The following is a demonstration of the threaded.d script,
Here we run a test program called "cputhread" that creates 4 busy threads
that run at the same time. Here we run it on a server with only 1 CPU,
# threaded.d
2005 Jul 26 02:56:37,
PID: 8516 CMD: cputhread
value ------------- Distribution ------------- count
1 | 0
2 |@@@@@@@ 17
3 |@@@@@@@@@@@ 28
4 |@@@@@@@@@@@ 27
5 |@@@@@@@@@@@ 28
6 | 0
[...]
In the above output, we can see that cputhread has four busy threads with
thread IDs 2, 3, 4 and 5. We are sampling at 100 Hertz, and have caught
each of these threads on the CPU between 17 and 28 times.

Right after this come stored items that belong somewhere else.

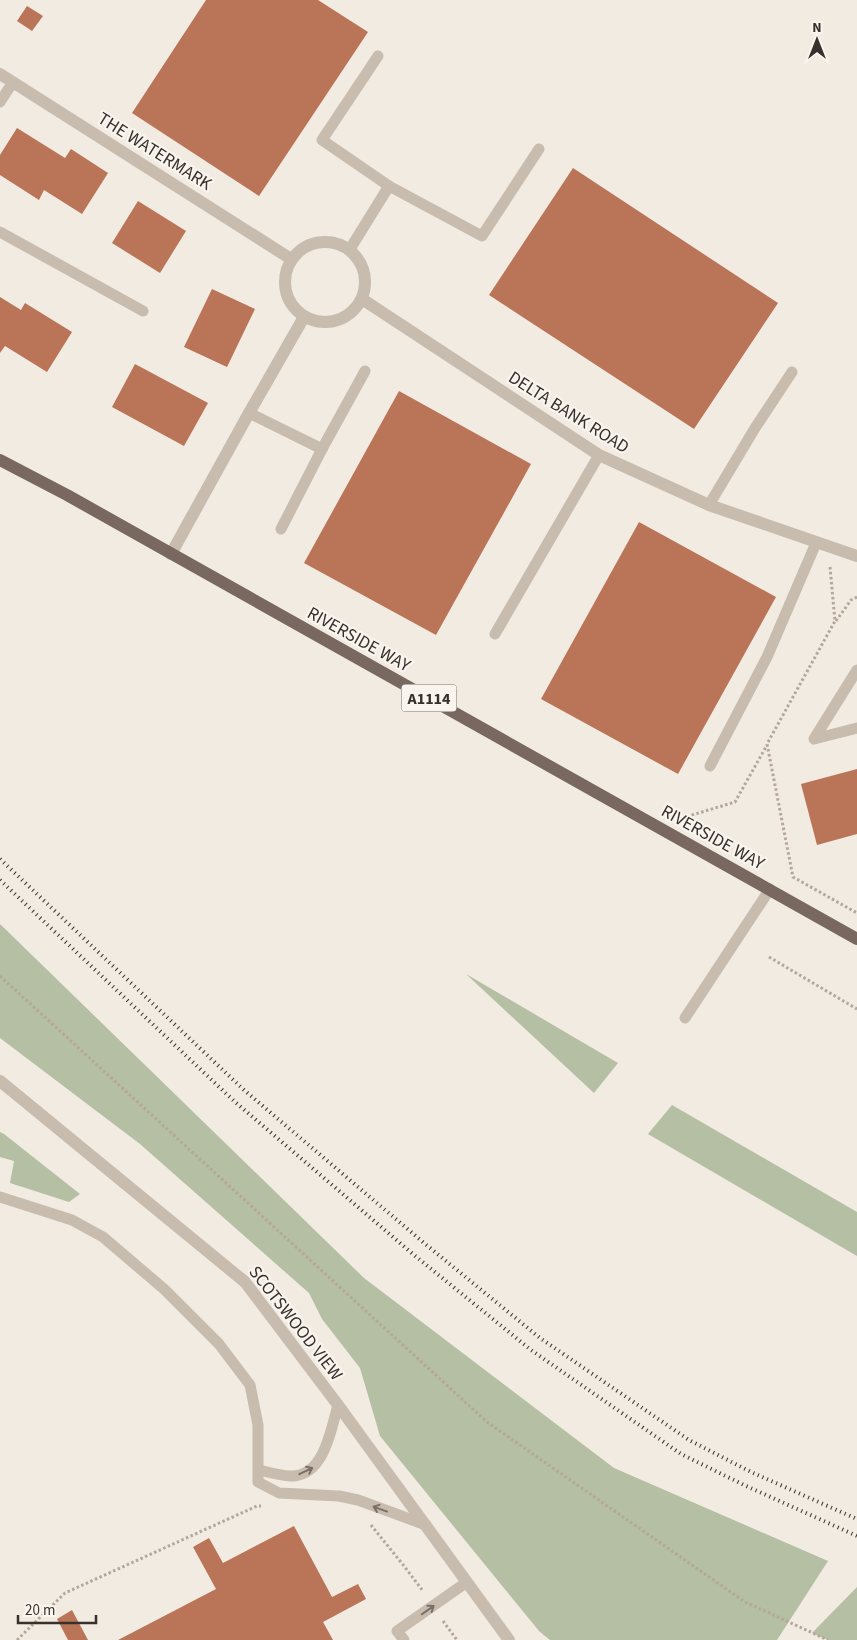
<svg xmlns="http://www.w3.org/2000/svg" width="857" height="1640" font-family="'Source Sans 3',sans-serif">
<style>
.green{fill:#b4bfa3}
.building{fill:#ba7457}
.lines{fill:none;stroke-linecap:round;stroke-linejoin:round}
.path{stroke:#b4a699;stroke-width:3;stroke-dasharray:2.5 2.5;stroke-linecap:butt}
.service{stroke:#c8bcae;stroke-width:11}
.minor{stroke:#c8bcae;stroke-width:12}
.tertiary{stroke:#c8bcae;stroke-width:12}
.primary{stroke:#78685f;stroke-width:12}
.rail{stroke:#38302c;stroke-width:4;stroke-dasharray:1 4;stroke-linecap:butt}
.oneway{stroke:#796f66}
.labels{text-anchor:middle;stroke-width:4.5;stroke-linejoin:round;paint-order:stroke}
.shield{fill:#f9f4ee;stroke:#726b66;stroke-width:1}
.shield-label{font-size:16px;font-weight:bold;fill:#38302c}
.street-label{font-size:18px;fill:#38302c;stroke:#f9f4ee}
</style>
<rect width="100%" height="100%" fill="#f1ebe2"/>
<g class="green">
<polygon points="0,924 364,1278 614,1468 828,1561 777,1640 550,1640 539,1631 380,1436 360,1368 322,1319 309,1293 140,1144 0,1038"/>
<polygon points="466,974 618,1063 594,1093"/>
<polygon points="672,1105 857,1212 857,1256 648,1134"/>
<polygon points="0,1132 4,1134 80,1194 69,1202 10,1183 14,1161 0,1157"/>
<polygon points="857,1587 857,1640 828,1640 812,1633"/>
</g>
<g class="building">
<polygon points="206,0 318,0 368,32 259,196 132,113"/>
<polygon points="27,6 43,16 32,31 17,21"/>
<polygon points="17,128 65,158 71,149 108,173 82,214 44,190 39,200 0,175 0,155"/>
<polygon points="573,168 778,303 694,429 489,295"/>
<polygon points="138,201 186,231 160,273 112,243"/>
<polygon points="212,289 255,309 227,367 184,347"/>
<polygon points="0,297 21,310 25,303 72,332 47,372 5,346 0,353"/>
<polygon points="135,364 208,403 184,446 112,407"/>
<polygon points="399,391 531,464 436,635 304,563"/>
<polygon points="639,522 776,597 678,774 541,699"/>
<polygon points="857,769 857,834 817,845 801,784"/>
<polygon points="294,1526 332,1597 358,1584 366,1599 323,1622 333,1640 118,1640 216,1589 193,1547 209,1538 223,1563"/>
<polygon points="72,1610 88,1640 68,1640 57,1619"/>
</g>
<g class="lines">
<g class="path">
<polyline points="830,567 835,621 767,744 793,877 857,913"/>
<polyline points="836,621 851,600 857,597"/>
<polyline points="682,818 735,802 767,745"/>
<polyline points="769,957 857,1009"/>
<polyline points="0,976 487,1422 745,1602 828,1640"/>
<polyline points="371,1525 404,1566 423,1591"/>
<polyline points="443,1621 457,1640"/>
<polyline points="17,1640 65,1593 257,1506 261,1506"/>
</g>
<g class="service">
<polyline points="378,56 322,140 389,186 482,236 539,149"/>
<polyline points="0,102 13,82"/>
<polyline points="0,232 143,311"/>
<polyline points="350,249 389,186"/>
<polyline points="249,413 322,449 365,371"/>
<polyline points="709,505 755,428 792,372"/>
<polyline points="281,529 322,449"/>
<polyline points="495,634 599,455"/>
<polyline points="857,670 814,739 857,728"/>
<polyline points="710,766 767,657 816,543"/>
<polyline points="685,1018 770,889"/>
<polyline points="0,1197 72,1220 103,1237 164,1289 219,1344 250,1385 258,1425 258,1482 279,1493 339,1496 358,1500 426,1525"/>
<path d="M 259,1470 C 268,1472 285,1477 294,1476 C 325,1473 331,1429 338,1405"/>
<polyline points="404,1640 397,1631 467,1582"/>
</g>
<g class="minor">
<polyline points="0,74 291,259"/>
<circle cx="325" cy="282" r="40"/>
<polyline points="362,299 599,455 709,505 857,556"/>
<polyline points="171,554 249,413 304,317"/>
</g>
<polyline class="tertiary" points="0,1081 245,1282 338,1405 509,1640"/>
<polyline class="primary" points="0,460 67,495 857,939"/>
<g class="rail">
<polyline points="0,859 244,1090 424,1243 540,1338 689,1440 751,1472 857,1519"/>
<polyline points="0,880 234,1101 414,1255 531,1350 681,1454 744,1485 857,1536"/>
</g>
</g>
<defs><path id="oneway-shaft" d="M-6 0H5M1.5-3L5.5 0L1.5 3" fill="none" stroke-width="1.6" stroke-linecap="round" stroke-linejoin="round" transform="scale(1.25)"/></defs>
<g class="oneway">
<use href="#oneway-shaft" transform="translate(306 1471) rotate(-25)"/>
<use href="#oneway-shaft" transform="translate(380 1509) rotate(-160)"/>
<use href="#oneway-shaft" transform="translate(428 1610) rotate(-35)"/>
</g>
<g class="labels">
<rect class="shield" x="401.5" y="684.5" width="55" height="27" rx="4"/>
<g class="shield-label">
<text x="429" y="704">A1114</text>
</g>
<g class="street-label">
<text transform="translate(155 151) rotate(32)" y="6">THE WATERMARK</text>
<text transform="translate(569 412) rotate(32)" y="6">DELTA BANK ROAD</text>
<text transform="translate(359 639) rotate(29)" y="6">RIVERSIDE WAY</text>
<text transform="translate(713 837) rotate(29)" y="6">RIVERSIDE WAY</text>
<text transform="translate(296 1323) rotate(52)" y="6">SCOTSWOOD VIEW</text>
</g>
</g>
<g transform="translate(817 40)" stroke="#f9f4ee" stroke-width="4" paint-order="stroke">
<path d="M0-4L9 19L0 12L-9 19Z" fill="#38302c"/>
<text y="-8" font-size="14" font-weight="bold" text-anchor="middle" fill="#38302c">N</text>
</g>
<path d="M18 1615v8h78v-8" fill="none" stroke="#38302c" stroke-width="2.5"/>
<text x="25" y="1615" font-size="15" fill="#38302c" stroke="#f9f4ee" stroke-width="4" paint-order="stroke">20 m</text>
</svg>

Since the above counts add to 100, this is either a sign of a single CPU
server (which it is), or a sign that a multithreaded application may be
running "serialised" - only 1 thread at a time. Compare the above output
to a multi CPU server,
Here we run the same test program on a server with 4 CPUs,
# threaded.d
2005 Jul 26 02:48:44,
PID: 5218 CMD: cputhread
value ------------- Distribution ------------- count
1 | 0
2 |@@@@@@@@@@@ 80
3 |@@@@@@@@@@ 72
4 |@@@@@@@@@ 64
5 |@@@@@@@@@@@ 78
6 | 0
[...]
This time the counts add to equal 294, so this program is definitely
running on multiple CPUs at the same time, otherwise this total would
not be beyond our sample rate of 100. The distribution of threads on CPU
is fairly even, and the above serves as an example of a multithreaded
application performing well.
Now we run a test program called "cpuserial", which also create 4 busy
threads, however due to a coding problem (poor use of mutex locks) they
only run one at a time,
# threaded.d
2005 Jul 26 03:07:21,
PID: 5238 CMD: cpuserial
value ------------- Distribution ------------- count
2 | 0
3 |@@@@@@@@@@@@ 30
4 |@@@@@@@@@@@@@@@@@@@@@@@@@@@@ 70
5 | 0
[...]
The above looks like we are back on a single CPU server with 100 samples
in total, however we are still on our 4 CPU server. Only two threads have
run, and the above distribution is a good indication that they have
run serialised.
Now more of a fringe case. This version of cpuserial again creates 4 threads
that are all busy and hungry for the CPU, and again we run it on a 4 CPU
server,
# threaded.d
2005 Jul 26 03:25:45,
PID: 5280 CMD: cpuserial
value ------------- Distribution ------------- count
1 | 0
2 |@@@@@@@@@@@@@@@ 42
3 |@@@@@@@@@@@@@@@@@@ 50
4 |@@@@@@ 15
5 |@ 2
6 | 0
[...]
So all threads are running, good. And with a total of 109, at some point
more than one thread was running at the same time (otherwise this would
not have exceeded 100, bearing in mind a sample rate of 100 Hertz). However,
what is not so good is that with 4 CPUs we have only scored 109 samples -
since all threads are CPU hungry we'd hope that more often they could
run across the CPUs simultaneously; however this wasn't the case. Again,
this fault was created by poor use of mutex locks.